DESCRIPTION OF THE TASK
If a line in the entries includes "química", show that line.

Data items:
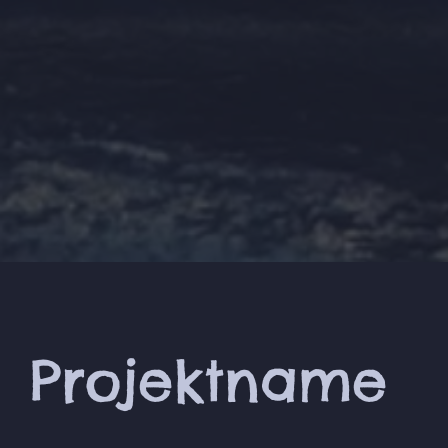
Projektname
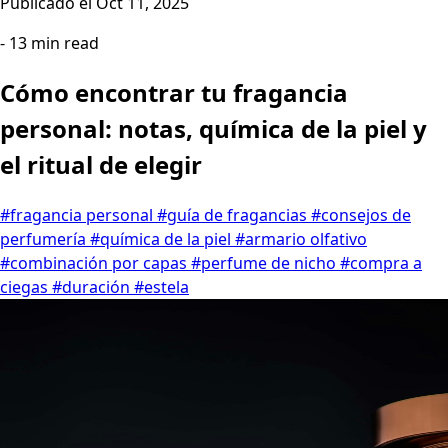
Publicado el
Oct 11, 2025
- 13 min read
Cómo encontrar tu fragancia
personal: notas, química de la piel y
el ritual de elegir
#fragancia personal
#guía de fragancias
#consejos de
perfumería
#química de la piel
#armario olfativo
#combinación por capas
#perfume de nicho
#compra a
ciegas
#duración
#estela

...

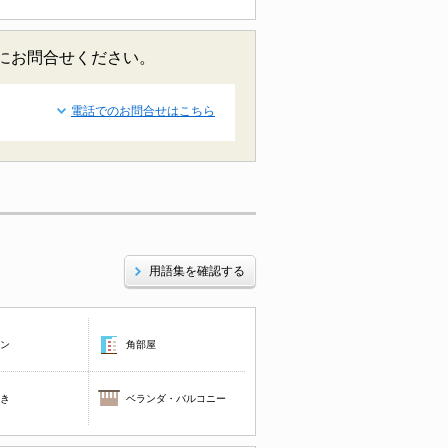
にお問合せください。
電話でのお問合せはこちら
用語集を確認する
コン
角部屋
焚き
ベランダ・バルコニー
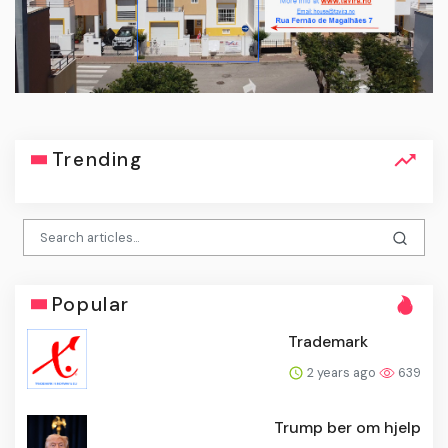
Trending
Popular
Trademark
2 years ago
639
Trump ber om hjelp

--

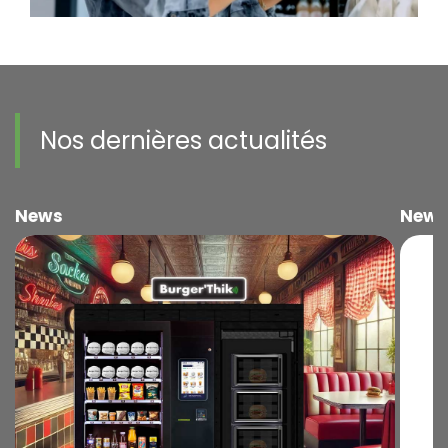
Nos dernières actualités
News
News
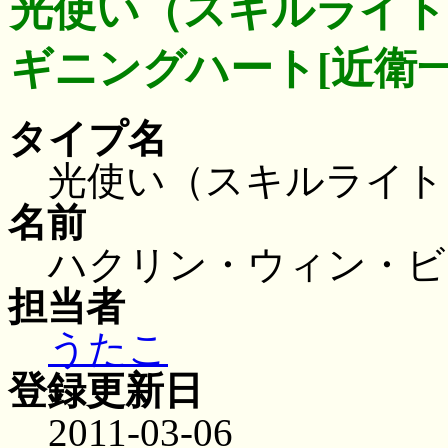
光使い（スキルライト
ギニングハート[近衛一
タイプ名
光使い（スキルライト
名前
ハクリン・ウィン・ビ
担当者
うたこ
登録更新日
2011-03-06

RESPONSE AREA
personal: notas, química de la piel y
#química de la piel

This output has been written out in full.